*** Data shown ***
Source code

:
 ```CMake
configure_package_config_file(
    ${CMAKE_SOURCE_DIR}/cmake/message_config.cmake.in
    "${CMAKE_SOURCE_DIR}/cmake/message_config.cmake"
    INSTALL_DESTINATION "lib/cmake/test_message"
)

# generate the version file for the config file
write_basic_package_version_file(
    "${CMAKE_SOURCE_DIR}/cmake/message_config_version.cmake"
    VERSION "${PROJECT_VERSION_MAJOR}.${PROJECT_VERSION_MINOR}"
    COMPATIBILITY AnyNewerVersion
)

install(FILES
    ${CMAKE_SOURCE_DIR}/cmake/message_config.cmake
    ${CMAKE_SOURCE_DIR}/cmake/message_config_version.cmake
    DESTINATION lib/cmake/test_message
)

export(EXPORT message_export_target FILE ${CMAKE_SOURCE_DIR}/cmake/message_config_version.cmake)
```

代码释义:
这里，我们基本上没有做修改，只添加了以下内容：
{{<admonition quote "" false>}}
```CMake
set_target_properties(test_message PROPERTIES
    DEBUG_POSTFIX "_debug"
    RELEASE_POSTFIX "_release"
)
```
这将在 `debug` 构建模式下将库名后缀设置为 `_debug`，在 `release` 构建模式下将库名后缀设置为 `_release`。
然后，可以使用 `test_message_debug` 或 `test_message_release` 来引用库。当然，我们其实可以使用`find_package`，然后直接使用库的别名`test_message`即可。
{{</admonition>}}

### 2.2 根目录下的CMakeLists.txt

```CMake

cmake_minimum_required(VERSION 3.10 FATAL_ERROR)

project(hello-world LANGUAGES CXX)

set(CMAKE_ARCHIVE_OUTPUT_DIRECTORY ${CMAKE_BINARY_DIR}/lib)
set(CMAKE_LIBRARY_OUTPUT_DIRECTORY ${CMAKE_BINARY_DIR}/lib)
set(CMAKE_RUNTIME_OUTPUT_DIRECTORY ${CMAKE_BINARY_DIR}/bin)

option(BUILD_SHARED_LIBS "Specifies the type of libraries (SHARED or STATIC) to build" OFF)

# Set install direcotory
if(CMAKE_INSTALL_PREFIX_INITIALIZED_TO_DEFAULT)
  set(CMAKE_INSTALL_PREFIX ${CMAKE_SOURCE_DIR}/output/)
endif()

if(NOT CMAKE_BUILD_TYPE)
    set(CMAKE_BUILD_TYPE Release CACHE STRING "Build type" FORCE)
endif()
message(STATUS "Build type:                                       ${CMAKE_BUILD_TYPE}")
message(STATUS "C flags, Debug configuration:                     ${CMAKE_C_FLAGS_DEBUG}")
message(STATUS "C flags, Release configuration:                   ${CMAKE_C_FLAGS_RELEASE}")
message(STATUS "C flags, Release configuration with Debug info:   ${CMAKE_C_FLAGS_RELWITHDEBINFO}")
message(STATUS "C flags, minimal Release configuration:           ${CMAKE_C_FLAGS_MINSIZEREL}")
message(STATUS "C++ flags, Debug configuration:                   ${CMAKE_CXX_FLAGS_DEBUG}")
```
*** End of Data shown ***
*** Data shown ***
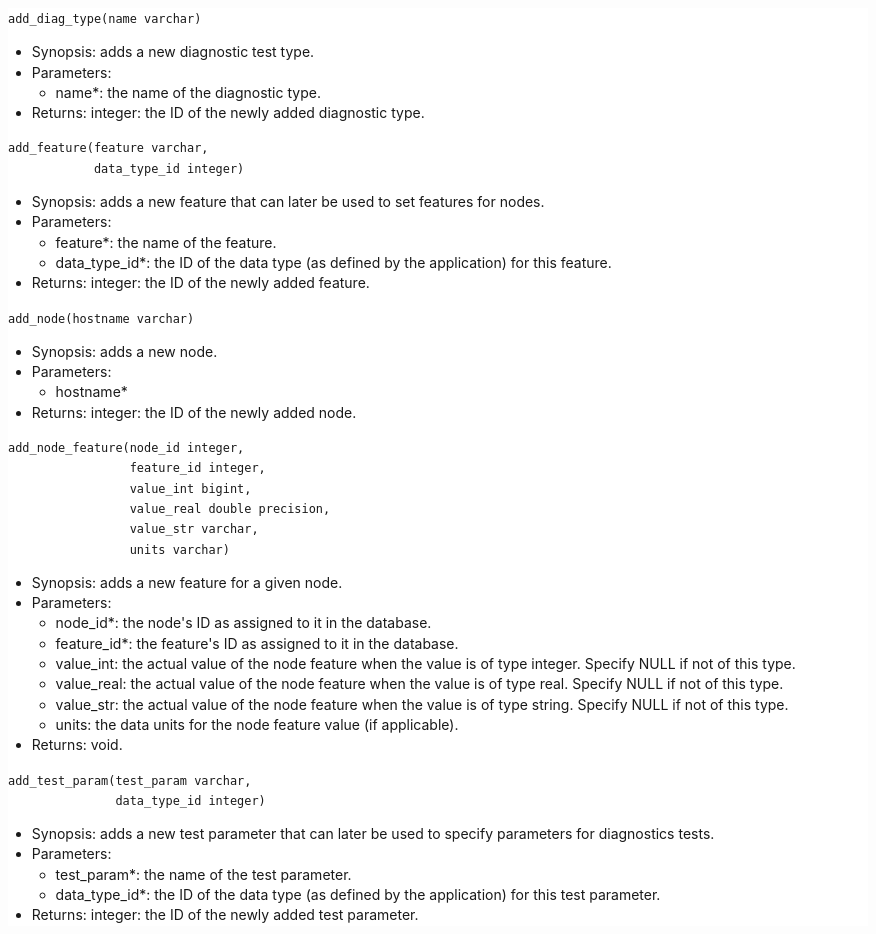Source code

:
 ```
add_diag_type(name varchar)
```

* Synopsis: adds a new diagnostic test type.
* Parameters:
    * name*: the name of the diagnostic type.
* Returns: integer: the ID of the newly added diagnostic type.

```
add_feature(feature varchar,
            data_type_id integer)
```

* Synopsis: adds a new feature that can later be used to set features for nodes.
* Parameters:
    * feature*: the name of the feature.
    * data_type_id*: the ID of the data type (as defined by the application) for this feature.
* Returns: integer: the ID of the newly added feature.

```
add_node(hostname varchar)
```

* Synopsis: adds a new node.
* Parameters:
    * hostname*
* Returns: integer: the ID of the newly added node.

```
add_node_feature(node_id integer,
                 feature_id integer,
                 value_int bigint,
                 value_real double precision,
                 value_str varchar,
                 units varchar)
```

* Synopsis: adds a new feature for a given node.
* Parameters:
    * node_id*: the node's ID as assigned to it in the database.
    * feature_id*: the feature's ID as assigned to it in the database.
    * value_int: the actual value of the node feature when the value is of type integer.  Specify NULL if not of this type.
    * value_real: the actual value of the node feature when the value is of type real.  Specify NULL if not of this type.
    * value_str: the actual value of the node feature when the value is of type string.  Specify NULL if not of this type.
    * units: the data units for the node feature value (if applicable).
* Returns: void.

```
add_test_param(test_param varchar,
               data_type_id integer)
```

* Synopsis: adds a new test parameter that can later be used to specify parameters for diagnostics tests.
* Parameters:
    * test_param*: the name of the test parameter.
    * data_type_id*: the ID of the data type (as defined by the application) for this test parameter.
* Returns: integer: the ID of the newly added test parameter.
*** End of Data shown ***
*** Data shown ***
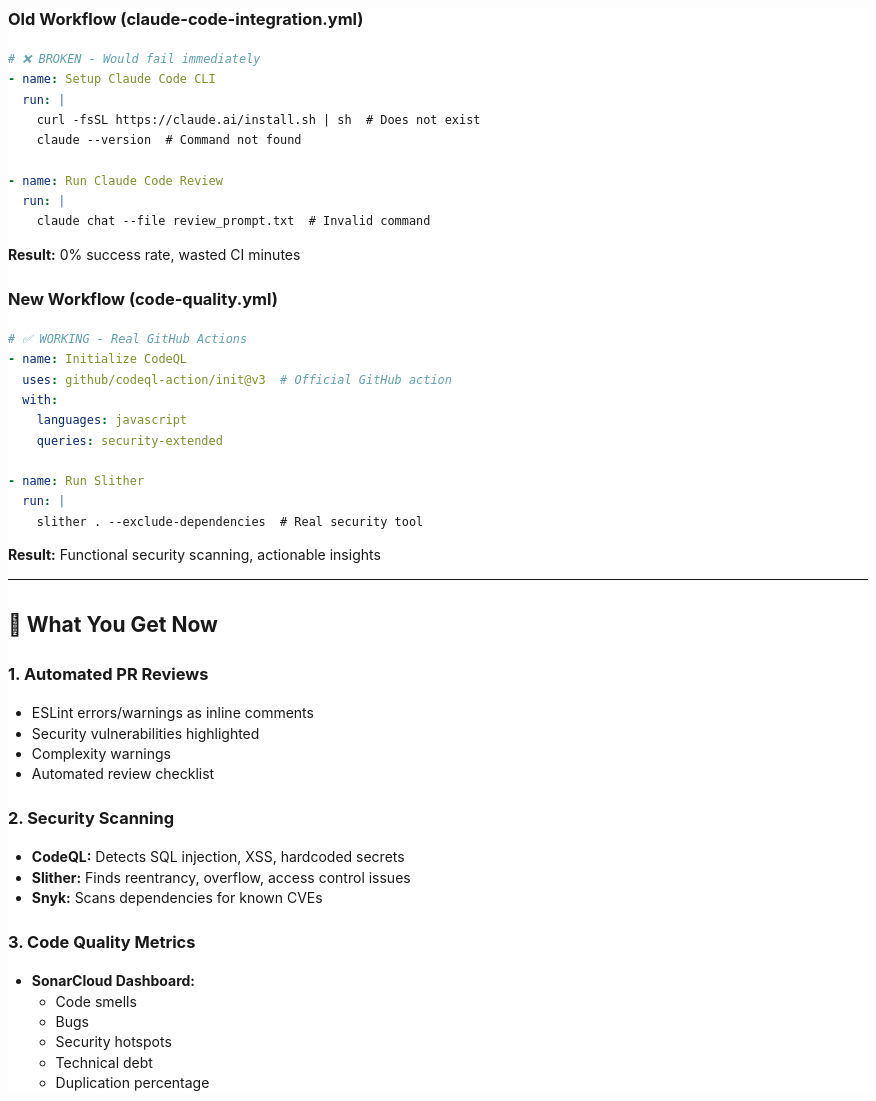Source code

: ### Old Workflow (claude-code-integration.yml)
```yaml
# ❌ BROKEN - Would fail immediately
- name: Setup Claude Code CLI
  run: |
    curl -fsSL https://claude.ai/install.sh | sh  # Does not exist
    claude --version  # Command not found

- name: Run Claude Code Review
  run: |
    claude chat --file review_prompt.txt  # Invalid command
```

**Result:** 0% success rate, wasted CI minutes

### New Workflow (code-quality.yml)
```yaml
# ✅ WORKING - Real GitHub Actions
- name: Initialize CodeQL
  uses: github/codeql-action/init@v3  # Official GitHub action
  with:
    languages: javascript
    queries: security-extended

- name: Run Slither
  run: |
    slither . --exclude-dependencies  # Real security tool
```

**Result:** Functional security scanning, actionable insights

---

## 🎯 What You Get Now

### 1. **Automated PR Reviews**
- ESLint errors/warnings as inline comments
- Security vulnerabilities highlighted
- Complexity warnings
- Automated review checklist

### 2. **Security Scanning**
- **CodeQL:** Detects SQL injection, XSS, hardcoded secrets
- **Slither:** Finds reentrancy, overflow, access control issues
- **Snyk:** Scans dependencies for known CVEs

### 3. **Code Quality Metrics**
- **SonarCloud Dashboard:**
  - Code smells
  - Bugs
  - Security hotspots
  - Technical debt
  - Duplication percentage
*** End of Data shown ***
# [Exercise description]
The required answer is the run of lines above, starting at the line with "- Security hotspots" and ending at the line with "- Duplication percentage", reproduced exactly with both ends.

# [Answer to the problem]
  - Security hotspots
  - Technical debt
  - Duplication percentage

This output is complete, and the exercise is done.